The Bloodfest Club will be the pair's second film created under the imprimatur of their company, Crunchy Cool Films, which they started in 2005. The screenplay's complete, as are the storyboards and a partial soundtrack. Now Ousley and Madrid are trying to line up additional financing to get the film into production — they hope, in St. Louis. And because shooting a film here is still somewhat of a novelty, plenty of people are enthusiastic about the project: Crew members, actors, musicians and film students have all offered their help.

"With that comes the responsibility. These people want to be involved, so you really want to work your hardest to make sure that the product can be completed, packaged," says Madrid. "There's nothing worse than when you hear of films in town where they didn't finish it, or they're not distributing it, or people can't see it. So that's something that we really take to heart."

"We talk about ourselves like we're a couple of chuckleheads, but we really work hard to do the best we can to do the story justice and make sure everyone involved can be proud of it, and not just us," adds Ousley.

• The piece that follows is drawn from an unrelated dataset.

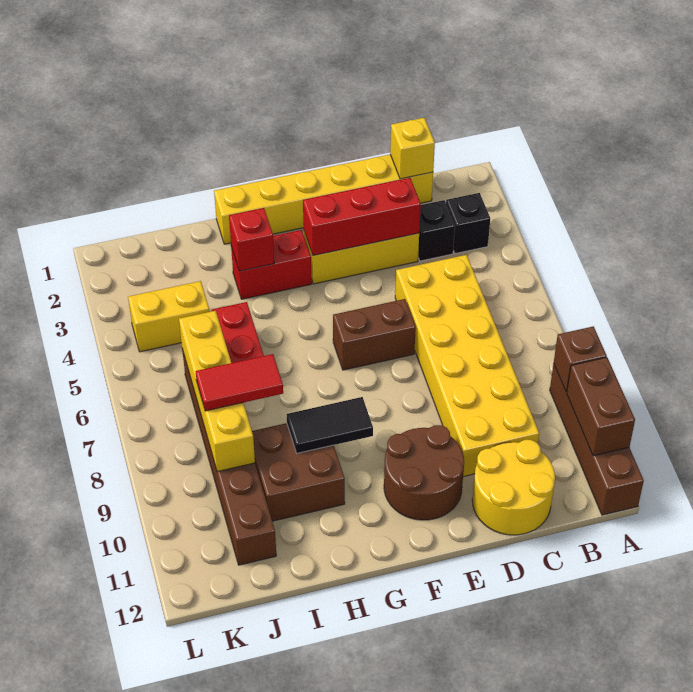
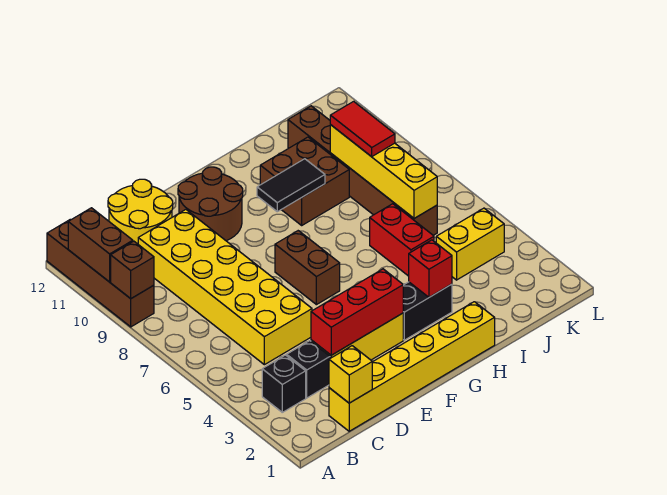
brown brick E6:F6 level 1 -> brown brick F6:F7 level 1
red brick G3:H3 level 1 -> black brick G3:H3 level 1
red tile I8:J8 level 3 -> red tile J8:J9 level 3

Certainly, audiences will recognize some parallels between the characters in The Bloodfest Club and several classic '80s films, including Sixteen Candles, The Lost Boys, The Goonies and, of course, The Breakfast Club. That is, until the film takes a dark turn toward the "horror" side of the "comedy-horror" genre.

"So we have this really goofy concept, but we try to write smart, snappy, witty dialogue. We want it to have that great wit, that charm, that John Hughes' films had," says Madrid.

They hope the script's depth of character will draw audiences into rooting for the students and their well-intentioned leader, Sonny the janitor.

"It was important to us to have a real threat there, so that it just wasn't some spoof comedy like Scary Movie or something. We wanted something more visceral," Ousley elaborates.

"Not that we don't want to make money like Scary Movie," Madrid puts in.

"We would like that," Ousley agrees. "We'd love to be a Scary Movie. We'd love to be anything. We just want to make a movie."